*WORK TO DO:*
Return every line of the records below without changing anything.

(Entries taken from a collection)
************

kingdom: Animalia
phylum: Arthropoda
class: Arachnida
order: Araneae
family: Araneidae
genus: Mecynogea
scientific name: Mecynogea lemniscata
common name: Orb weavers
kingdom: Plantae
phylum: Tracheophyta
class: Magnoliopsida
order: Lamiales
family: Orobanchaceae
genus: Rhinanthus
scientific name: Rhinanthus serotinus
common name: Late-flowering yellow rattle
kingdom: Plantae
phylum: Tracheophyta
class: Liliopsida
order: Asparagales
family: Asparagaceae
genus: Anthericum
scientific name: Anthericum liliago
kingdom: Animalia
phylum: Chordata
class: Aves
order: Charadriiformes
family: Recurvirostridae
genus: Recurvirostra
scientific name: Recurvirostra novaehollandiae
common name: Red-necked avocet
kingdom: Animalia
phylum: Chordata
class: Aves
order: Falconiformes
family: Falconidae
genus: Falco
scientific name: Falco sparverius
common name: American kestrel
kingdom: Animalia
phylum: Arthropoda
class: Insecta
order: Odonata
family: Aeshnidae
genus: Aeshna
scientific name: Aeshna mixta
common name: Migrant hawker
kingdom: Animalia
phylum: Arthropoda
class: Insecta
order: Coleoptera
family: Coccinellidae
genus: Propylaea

************

*EXERCISE RESULT:*
kingdom: Animalia
phylum: Arthropoda
class: Arachnida
order: Araneae
family: Araneidae
genus: Mecynogea
scientific name: Mecynogea lemniscata
common name: Orb weavers
kingdom: Plantae
phylum: Tracheophyta
class: Magnoliopsida
order: Lamiales
family: Orobanchaceae
genus: Rhinanthus
scientific name: Rhinanthus serotinus
common name: Late-flowering yellow rattle
kingdom: Plantae
phylum: Tracheophyta
class: Liliopsida
order: Asparagales
family: Asparagaceae
genus: Anthericum
scientific name: Anthericum liliago
kingdom: Animalia
phylum: Chordata
class: Aves
order: Charadriiformes
family: Recurvirostridae
genus: Recurvirostra
scientific name: Recurvirostra novaehollandiae
common name: Red-necked avocet
kingdom: Animalia
phylum: Chordata
class: Aves
order: Falconiformes
family: Falconidae
genus: Falco
scientific name: Falco sparverius
common name: American kestrel
kingdom: Animalia
phylum: Arthropoda
class: Insecta
order: Odonata
family: Aeshnidae
genus: Aeshna
scientific name: Aeshna mixta
common name: Migrant hawker
kingdom: Animalia
phylum: Arthropoda
class: Insecta
order: Coleoptera
family: Coccinellidae
genus: Propylaea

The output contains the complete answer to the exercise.